US crude is down 5.5% at $35.28 per barrel (a four-month low) while Brent crude is down 5.6% at $36.81 (a five-month low).
Oil is getting hammered, and it is shaping up to be a bit of a perfect storm for oil, as increasing supply from Libya coincides with the second wave of Covid in Europe. Worrisome for the oil complex as a whole is many of the fundamentals from when oil went negative earlier in the year remain in play. It will be crucial to keep your eyes on the shape of the futures curve, which will be the Signpost of the extent of any supply glut.
Earlier this week, Imperial College dismissed the herd immunity theory and will challenge one of the most popular market narratives. There is an assumption in markets of a vaccine being a binary event - the world before a vaccine as it is now, and the world after spelling an instant return to normality.
And Today, Dr. Fauci said even if a vaccine emerges in the next few months, it will take time to vaccinate people, and it is unlikely the US will return to semblances of normality" until late 2021 or into 2022. It certainly walks back the growing assumption of a by George, we did it moment from the pharma industry, and a few weeks later, the whole planet will have been vaccinated and back to normal.
#Brent is down over 5% at the front of the curve while timespreads are widening significantly with soaring coronavirus cases dinting fuel demand hopes
$LCOZ0 - $LCOG1 spread is over $1/bbl this morning, widening about $0.30/bbl since Monday #oott #brent #crude #oil #spreads pic.twitter.com/QMQLc5cnHP
Brent crude dropped to its lowest level since May, deepening Wednesday's slump as lockdown restrictions grow in Europe https://t.co/D3Tx8UFjcb via @alexlongley1 #OOTT #COVID19 pic.twitter.com/DucnZcruYl
1.39pm GMT
America's strongest ever quarter of growth has been greeted by a shrug by Wall Street.
The Dow Jones industrial average has dropped by 142 points, or 0.5%, to 26,377 points, adding to the 950 points lost yesterday. It's being dragged down by energy companies, following today's slump in crude prices.
1.26pm GMT
Meanwhile in Europe.... the European Central Bank has left interest rates, and its various stimulus packages, on hold.
But with lockdowns threatening to push economies into contraction again, the ECB has also signalled that it could act.
In the current environment of risks clearly tilted to the downside, the Governing Council will carefully assess the incoming information, including the dynamics of the pandemic, prospects for a rollout of vaccines and developments in the exchange rate.
The new round of Eurosystem staff macroeconomic projections in December will allow a thorough reassessment of the economic outlook and the balance of risks. On the basis of this updated assessment, the Governing Council will recalibrate its instruments, as appropriate, to respond to the unfolding situation and to ensure that financing conditions remain favourable to support the economic recovery and counteract the negative impact of the pandemic on the projected inflation path.

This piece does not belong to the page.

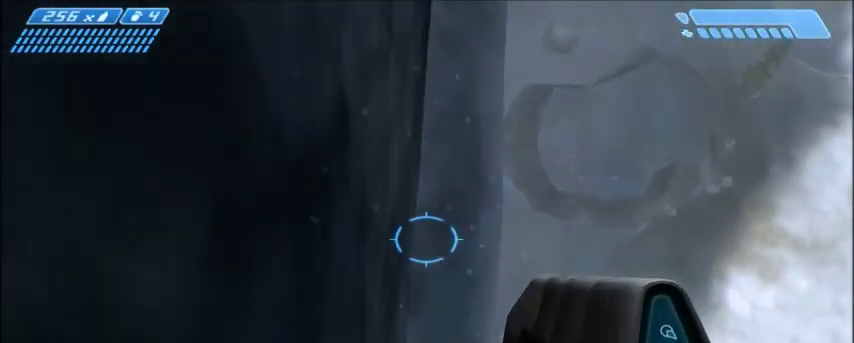
{"keys": ["w"], "mouse": [], "events": []}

MOAR #stimulus! #ECB signals more stimulus likely in December to combat renewed #lockdowns. pic.twitter.com/pq35AbSkf4
1.15pm GMT
Here's our full story on the US GDP report:
The US economy bounced sharply back from the record-setting slump at the start of the coronavirus pandemic, according to government figures released on Thursday, handing Donald Trump a key talking point days before the election.

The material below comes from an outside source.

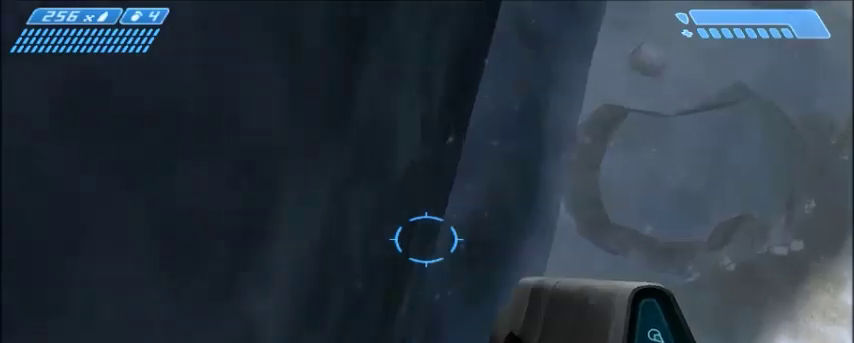
{"keys": ["w"], "mouse": [], "events": []}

According to the Bureau of Economic Analysis gross domestic product (GDP) rose at an annualized rate of 33.1% between July and September and was up 7.4% compared to the previous quarter. The previous record was a 3.9% quarterly increase in 1950.
Tim Swartz in Mesa, Arizona, stopped receiving unemployment benefits on 5 September after the unemployment office flagged an issue with his payments. When the pandemic hit he had to stop working as an Uber and delivery driver to care for his five children, including one with special needs. His wife works full-time as a medicine technician at a facility for Alzheimer's patients.
I cannot get any answers from anyone on the phone or through emails. I'm behind on rent and utilities," Swartz said. He has now received an eviction notice. I'm not sure how we will pay the outstanding balances for rent and utilities," he said.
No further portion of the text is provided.